光科学技術研究振興財団は,独自に独創的な研究業績をあげ日本の光科学の基礎研究や光科学技術の発展に貢献したと認められる研究者を顕彰する「第4回晝馬輝夫 光科学賞」の受賞者および「令和3年度研究助成」の入選者を決定した(財団HP)。
この賞は,同財団設立の発起人であり初代会長である晝馬輝夫の人類社会への貢献を記念し,光科学に貢献した若手研究者の功績を称えるものとして設立された。
今回,11名の候補者の中から,理化学研究所 脳神経科学研究センター 触知覚生理学研究チーム チームリーダーの村山正宜氏を「第4回晝馬輝夫 光科学賞」の受賞者に決定した。
脳機能のメカニズムを解明するためには,個別の脳領域の働きを解明するだけでは不十分であり,領域間の相互作用の解明が必須となる。
従来の顕微鏡では不可能であったこの目的を達成するために,村山氏は2研究所,6大学,3企業,そして研究開発機構の研究者らを結束・先導し,顕微鏡用の巨大な対物レンズと大口径高感度光検出器の開発を行ない,広視野・高解像・高時間分解・高感度を満たす蛍光顕微鏡を作ることに成功した。

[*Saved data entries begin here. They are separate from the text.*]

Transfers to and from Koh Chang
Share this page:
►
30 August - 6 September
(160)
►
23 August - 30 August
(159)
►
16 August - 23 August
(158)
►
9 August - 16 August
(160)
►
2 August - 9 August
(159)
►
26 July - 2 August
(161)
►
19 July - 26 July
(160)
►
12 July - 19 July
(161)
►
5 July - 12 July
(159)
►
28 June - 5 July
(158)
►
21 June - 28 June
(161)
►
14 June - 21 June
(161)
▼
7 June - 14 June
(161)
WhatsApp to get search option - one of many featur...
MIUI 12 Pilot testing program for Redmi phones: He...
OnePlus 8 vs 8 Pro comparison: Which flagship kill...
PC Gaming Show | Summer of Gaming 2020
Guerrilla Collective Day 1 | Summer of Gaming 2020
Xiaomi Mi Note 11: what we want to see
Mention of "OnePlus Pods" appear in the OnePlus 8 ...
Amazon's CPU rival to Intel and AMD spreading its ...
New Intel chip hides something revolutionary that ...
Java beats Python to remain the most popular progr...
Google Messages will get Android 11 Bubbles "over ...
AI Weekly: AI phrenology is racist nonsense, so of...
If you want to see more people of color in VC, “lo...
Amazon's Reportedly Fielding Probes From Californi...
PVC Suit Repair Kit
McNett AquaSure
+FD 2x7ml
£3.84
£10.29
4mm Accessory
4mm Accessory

新しく作られた顕微鏡レンズや光検出器は,いずれも,これまでにない常識外れのスケールのものだという。これらによって,観察視野の拡大,空間分解能の向上,計測の高速化の条件が満たされ,世界最先端の2光子顕微鏡が実現した。
また,この顕微鏡を覚醒したマウスの脳に用いることにより,15以上の領域で同時に活動する16,000個以上の神経細胞の反応を記録することに成功した。

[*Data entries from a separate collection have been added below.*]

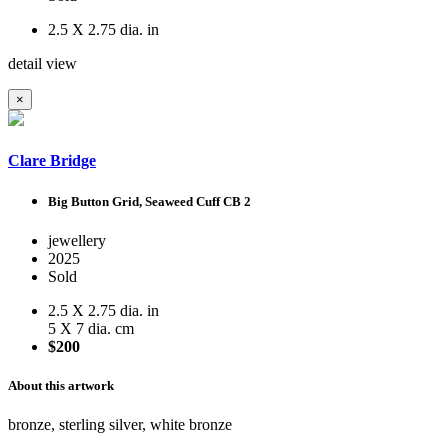
2.5 X 2.75 dia. in
detail view
×
Clare Bridge
Big Button Grid, Seaweed Cuff CB 2
jewellery
2025
Sold
2.5 X 2.75 dia. in
5 X 7 dia. cm
$200
About this artwork
bronze, sterling silver, white bronze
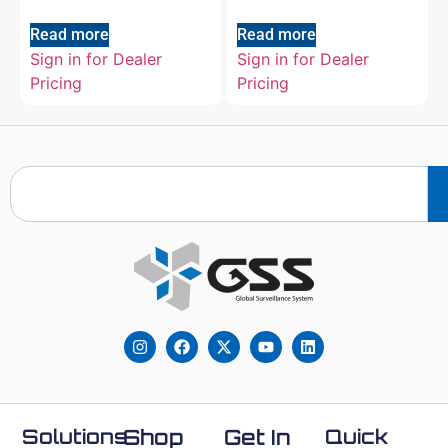
Read more
Read more
Sign in for Dealer
Sign in for Dealer
Pricing
Pricing
Solutions
Shop
Get In
Quick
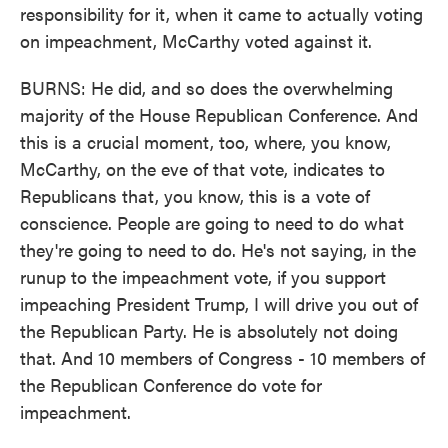
responsibility for it, when it came to actually voting
on impeachment, McCarthy voted against it.
BURNS: He did, and so does the overwhelming
majority of the House Republican Conference. And
this is a crucial moment, too, where, you know,
McCarthy, on the eve of that vote, indicates to
Republicans that, you know, this is a vote of
conscience. People are going to need to do what
they're going to need to do. He's not saying, in the
runup to the impeachment vote, if you support
impeaching President Trump, I will drive you out of
the Republican Party. He is absolutely not doing
that. And 10 members of Congress - 10 members of
the Republican Conference do vote for
impeachment.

いわば,木も森も同時に見ることを可能にしたこの成果により,脳組織は情報処理の効率が極めて高い,スモールワールドネットワークを形成していることを明らかにした。
この神経細胞の広域ネットワークの動的構造の解明により,知覚や認知,運動制御,記憶,学習などの高度な脳機能の究明に繋がると考えられるほか,免疫,がん,植物など,さまざまな生物分野での応用が期待されるという。

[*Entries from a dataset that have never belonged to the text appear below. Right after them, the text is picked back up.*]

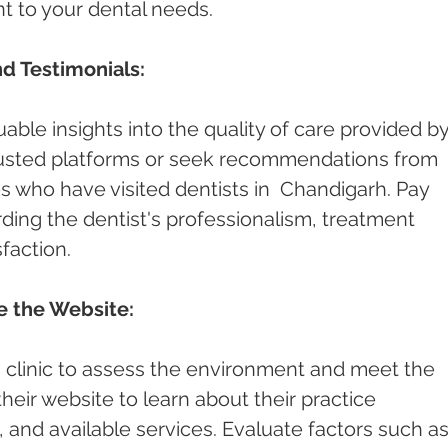
nt to your dental needs.
d Testimonials:
able insights into the quality of care provided by
rusted platforms or seek recommendations from 
es who have visited dentists in  Chandigarh. Pay 
ding the dentist's professionalism, treatment 
faction.
re the Website:
st's clinic to assess the environment and meet the 
 their website to learn about their practice 
and available services. Evaluate factors such as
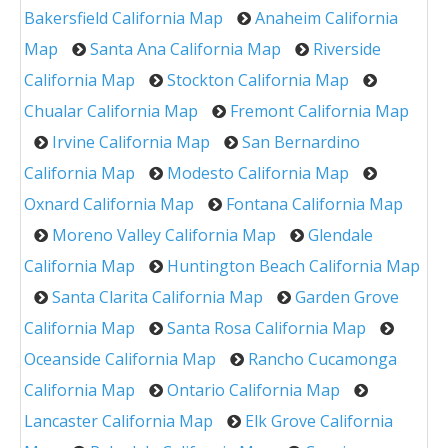
Bakersfield California Map
Anaheim California
Map
Santa Ana California Map
Riverside
California Map
Stockton California Map
Chualar California Map
Fremont California Map
Irvine California Map
San Bernardino
California Map
Modesto California Map
Oxnard California Map
Fontana California Map
Moreno Valley California Map
Glendale
California Map
Huntington Beach California Map
Santa Clarita California Map
Garden Grove
California Map
Santa Rosa California Map
Oceanside California Map
Rancho Cucamonga
California Map
Ontario California Map
Lancaster California Map
Elk Grove California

以上から,同財団は「晝馬輝夫 光科学賞」の授与を決定した。村山氏には,賞状楯,賞牌のほか,副賞500万円が贈られる。また「令和3年度研究助成」の入選者36名も決定した。
なお,3月3日に,ホテルクラウンパレス浜松(静岡県浜松市)で行なわれる贈呈式では,村山氏の受賞講演および令和元年度研究助成の成果報告講演(オンライン併用)を開催する。